The bed is in the middle of the floor and there is nothing else. The curtains have gone and the rug, and the bookshelves are bare. One cupboard stands empty, its door open. The room smells of bleach. ‘It’s all right now,’ Nell says comfortingly, looking round. She helps Rodney heave himself onto the bed. He is the only unclean thing in the room. His jacket and shirt are bloody. He must be washed, she realises, looking unhappily at his trousers, undressed and washed – but that can wait till morning. Her head will stand no more tonight. She puts the pad of sheet under his head to stop him soiling the pillow, takes off his shoes, covers him with a blanket and tucks his glasses under the pillow.
‘God bless,’ she says and the words dislodge a memory. There was a lullaby she used to sing.
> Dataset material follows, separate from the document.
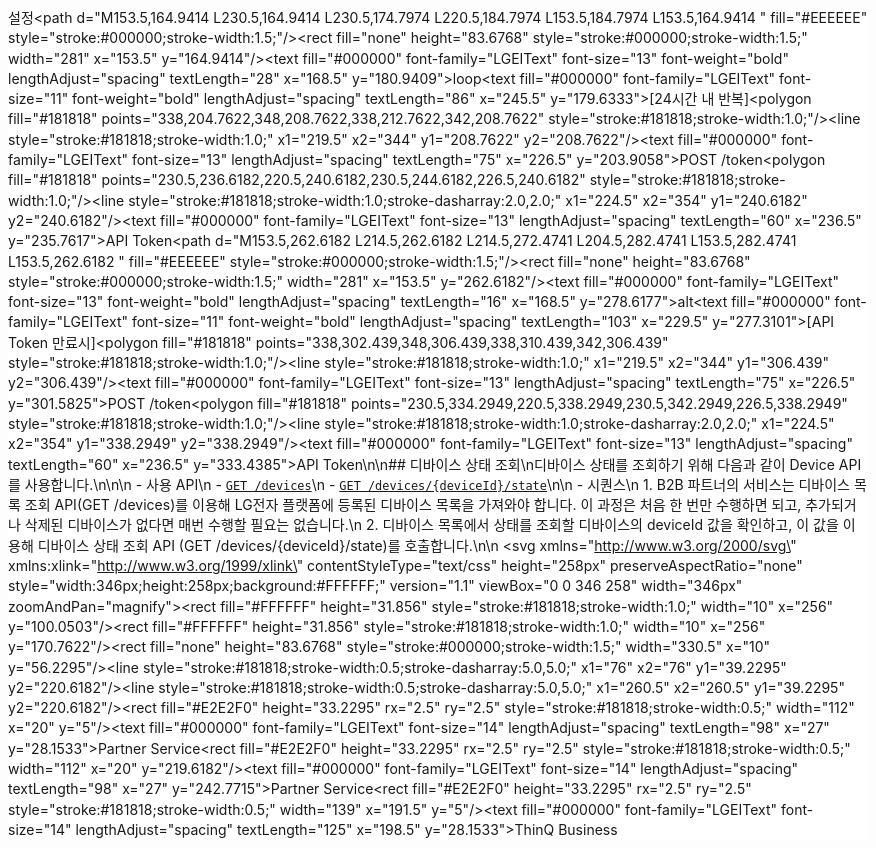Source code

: &#49444;&#51221;</text><path d=\"M153.5,164.9414 L230.5,164.9414 L230.5,174.7974 L220.5,184.7974 L153.5,184.7974 L153.5,164.9414 \" fill=\"#EEEEEE\" style=\"stroke:#000000;stroke-width:1.5;\"/><rect fill=\"none\" height=\"83.6768\" style=\"stroke:#000000;stroke-width:1.5;\" width=\"281\" x=\"153.5\" y=\"164.9414\"/><text fill=\"#000000\" font-family=\"LGEIText\" font-size=\"13\" font-weight=\"bold\" lengthAdjust=\"spacing\" textLength=\"28\" x=\"168.5\" y=\"180.9409\">loop</text><text fill=\"#000000\" font-family=\"LGEIText\" font-size=\"11\" font-weight=\"bold\" lengthAdjust=\"spacing\" textLength=\"86\" x=\"245.5\" y=\"179.6333\">[24&#49884;&#44036; &#45236; &#48152;&#48373;]</text><polygon fill=\"#181818\" points=\"338,204.7622,348,208.7622,338,212.7622,342,208.7622\" style=\"stroke:#181818;stroke-width:1.0;\"/><line style=\"stroke:#181818;stroke-width:1.0;\" x1=\"219.5\" x2=\"344\" y1=\"208.7622\" y2=\"208.7622\"/><text fill=\"#000000\" font-family=\"LGEIText\" font-size=\"13\" lengthAdjust=\"spacing\" textLength=\"75\" x=\"226.5\" y=\"203.9058\">POST /token</text><polygon fill=\"#181818\" points=\"230.5,236.6182,220.5,240.6182,230.5,244.6182,226.5,240.6182\" style=\"stroke:#181818;stroke-width:1.0;\"/><line style=\"stroke:#181818;stroke-width:1.0;stroke-dasharray:2.0,2.0;\" x1=\"224.5\" x2=\"354\" y1=\"240.6182\" y2=\"240.6182\"/><text fill=\"#000000\" font-family=\"LGEIText\" font-size=\"13\" lengthAdjust=\"spacing\" textLength=\"60\" x=\"236.5\" y=\"235.7617\">API Token</text><path d=\"M153.5,262.6182 L214.5,262.6182 L214.5,272.4741 L204.5,282.4741 L153.5,282.4741 L153.5,262.6182 \" fill=\"#EEEEEE\" style=\"stroke:#000000;stroke-width:1.5;\"/><rect fill=\"none\" height=\"83.6768\" style=\"stroke:#000000;stroke-width:1.5;\" width=\"281\" x=\"153.5\" y=\"262.6182\"/><text fill=\"#000000\" font-family=\"LGEIText\" font-size=\"13\" font-weight=\"bold\" lengthAdjust=\"spacing\" textLength=\"16\" x=\"168.5\" y=\"278.6177\">alt</text><text fill=\"#000000\" font-family=\"LGEIText\" font-size=\"11\" font-weight=\"bold\" lengthAdjust=\"spacing\" textLength=\"103\" x=\"229.5\" y=\"277.3101\">[API Token &#47564;&#47308;&#49884;]</text><polygon fill=\"#181818\" points=\"338,302.439,348,306.439,338,310.439,342,306.439\" style=\"stroke:#181818;stroke-width:1.0;\"/><line style=\"stroke:#181818;stroke-width:1.0;\" x1=\"219.5\" x2=\"344\" y1=\"306.439\" y2=\"306.439\"/><text fill=\"#000000\" font-family=\"LGEIText\" font-size=\"13\" lengthAdjust=\"spacing\" textLength=\"75\" x=\"226.5\" y=\"301.5825\">POST /token</text><polygon fill=\"#181818\" points=\"230.5,334.2949,220.5,338.2949,230.5,342.2949,226.5,338.2949\" style=\"stroke:#181818;stroke-width:1.0;\"/><line style=\"stroke:#181818;stroke-width:1.0;stroke-dasharray:2.0,2.0;\" x1=\"224.5\" x2=\"354\" y1=\"338.2949\" y2=\"338.2949\"/><text fill=\"#000000\" font-family=\"LGEIText\" font-size=\"13\" lengthAdjust=\"spacing\" textLength=\"60\" x=\"236.5\" y=\"333.4385\">API Token</text></g></svg>\n\n## 디바이스 상태 조회\n디바이스 상태를 조회하기 위해 다음과 같이 Device API를 사용합니다.\n\n\n  - 사용 API\n    - [`GET /devices`](#tag/Device-API/operation/getDevices)\n    - [`GET /devices/{deviceId}/state`](#tag/Device-API/operation/getStatusOfDevice)\n\n  - 시퀀스\n    1. B2B 파트너의 서비스는 디바이스 목록 조회 API(GET /devices)를 이용해 LG전자 플랫폼에 등록된 디바이스 목록을 가져와야 합니다. 이 과정은 처음 한 번만 수행하면 되고, 추가되거나 삭제된 디바이스가 없다면 매번 수행할 필요는 없습니다.\n    2. 디바이스 목록에서 상태를 조회할 디바이스의 deviceId 값을 확인하고, 이 값을 이용해 디바이스 상태 조회 API (GET /devices/{deviceId}/state)를 호출합니다.\n\n    <?xml version=\"1.0\" encoding=\"us-ascii\" standalone=\"no\"?><svg xmlns=\"http://www.w3.org/2000/svg\" xmlns:xlink=\"http://www.w3.org/1999/xlink\" contentStyleType=\"text/css\" height=\"258px\" preserveAspectRatio=\"none\" style=\"width:346px;height:258px;background:#FFFFFF;\" version=\"1.1\" viewBox=\"0 0 346 258\" width=\"346px\" zoomAndPan=\"magnify\"><defs/><g><rect fill=\"#FFFFFF\" height=\"31.856\" style=\"stroke:#181818;stroke-width:1.0;\" width=\"10\" x=\"256\" y=\"100.0503\"/><rect fill=\"#FFFFFF\" height=\"31.856\" style=\"stroke:#181818;stroke-width:1.0;\" width=\"10\" x=\"256\" y=\"170.7622\"/><rect fill=\"none\" height=\"83.6768\" style=\"stroke:#000000;stroke-width:1.5;\" width=\"330.5\" x=\"10\" y=\"56.2295\"/><line style=\"stroke:#181818;stroke-width:0.5;stroke-dasharray:5.0,5.0;\" x1=\"76\" x2=\"76\" y1=\"39.2295\" y2=\"220.6182\"/><line style=\"stroke:#181818;stroke-width:0.5;stroke-dasharray:5.0,5.0;\" x1=\"260.5\" x2=\"260.5\" y1=\"39.2295\" y2=\"220.6182\"/><rect fill=\"#E2E2F0\" height=\"33.2295\" rx=\"2.5\" ry=\"2.5\" style=\"stroke:#181818;stroke-width:0.5;\" width=\"112\" x=\"20\" y=\"5\"/><text fill=\"#000000\" font-family=\"LGEIText\" font-size=\"14\" lengthAdjust=\"spacing\" textLength=\"98\" x=\"27\" y=\"28.1533\">Partner Service</text><rect fill=\"#E2E2F0\" height=\"33.2295\" rx=\"2.5\" ry=\"2.5\" style=\"stroke:#181818;stroke-width:0.5;\" width=\"112\" x=\"20\" y=\"219.6182\"/><text fill=\"#000000\" font-family=\"LGEIText\" font-size=\"14\" lengthAdjust=\"spacing\" textLength=\"98\" x=\"27\" y=\"242.7715\">Partner Service</text><rect fill=\"#E2E2F0\" height=\"33.2295\" rx=\"2.5\" ry=\"2.5\" style=\"stroke:#181818;stroke-width:0.5;\" width=\"139\" x=\"191.5\" y=\"5\"/><text fill=\"#000000\" font-family=\"LGEIText\" font-size=\"14\" lengthAdjust=\"spacing\" textLength=\"125\" x=\"198.5\" y=\"28.1533\">ThinQ Business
She hums feebly for a moment until the words come back, and her voice vibrates through the coldness, a high mosquito whine:
‘Wink and Blink and a Nod, one night,
Sailed off in a wooden shoe,
Over a river of crystal light
And into a sea of blue.
‘“Where are you going and what do you wish?”
The old man asked the three.
“We’re going to fish for the herring fish,
That live in the beautiful sea.”’
Rodney’s face twitches once, as if he is puzzled, and then he is still. ‘God Bless, my cherub,’ she whispers and she goes out, closing the door silently behind her, for her baby is sleeping, as peacefully as ever.
‘What’s been going off?’ asks Jim the moment she enters the bedroom, ‘all that banging and shouting.’
‘Nothing, love,’ Nell says, undressing beneath her nightdress, ‘nothing to worry yourself over.’ She touches his frame with her fingertips. ‘God bless,’ she says and then, without warning, flips him onto his face, for she is in no mood for his fretting tonight.